Test input Expected output What it validates
I zhe vsk I zhe vsk already-correct arrangement
vsk Iz he Iz he vsk fully reversed ordering
he vsk Iz Iz he vsk non-trivial permutation recovery
Iz hev sk Iz hev sk split boundaries handled correctly

Edge Cases

One edge case is when the input is already in correct order. For example, input:

I zh evsk

The algorithm checks the first permutation and immediately matches “Izhevsk”, so it prints the input unchanged. This confirms that no unnecessary rearrangement logic interferes with correct answers.

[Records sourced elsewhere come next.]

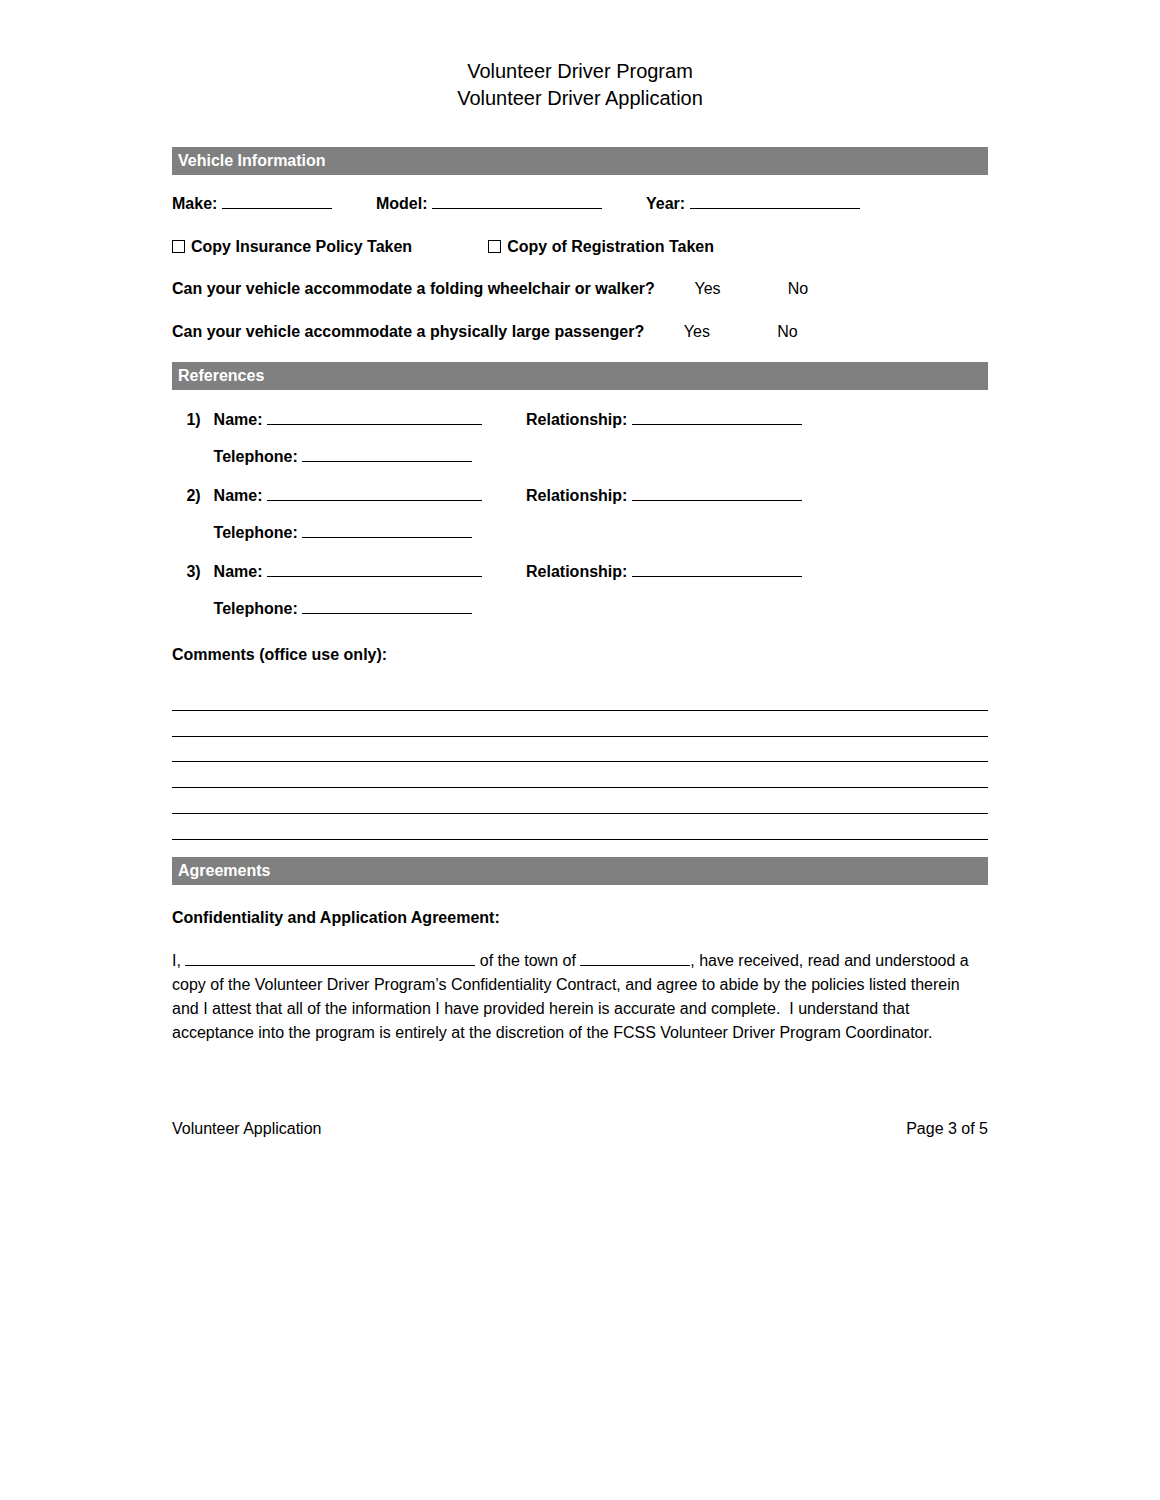Volunteer Driver Program
Volunteer Driver Application
Vehicle Information
Make: Model: Year:
Copy Insurance Policy Taken Copy of Registration Taken
Can your vehicle accommodate a folding wheelchair or walker? Yes No
Can your vehicle accommodate a physically large passenger? Yes No
References
Name: Relationship:
Telephone:
Name: Relationship:
Telephone:
Name: Relationship:
Telephone:
Comments (office use only):
Agreements
Confidentiality and Application Agreement:
I, of the town of , have received, read and understood a copy of the Volunteer Driver Program’s Confidentiality Contract, and agree to abide by the policies listed therein and I attest that all of the information I have provided herein is accurate and complete. I understand that acceptance into the program is entirely at the discretion of the FCSS Volunteer Driver Program Coordinator.
Volunteer Application Page 3 of 5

Another case is when the correct ordering is the last permutation checked. For example:

he Iz vsk

The first two permutations fail because their concatenations do not match the target. Only when the permutation (Iz, he, vsk) is reached does the condition succeed. The algorithm still terminates correctly because it exhaustively explores all possibilities.

Finally, even if the fragments are internally misleading, such as having prefixes or suffixes that resemble other parts of the word, the equality check prevents partial matching errors. The algorithm does not rely on heuristics, so it remains correct under all valid inputs.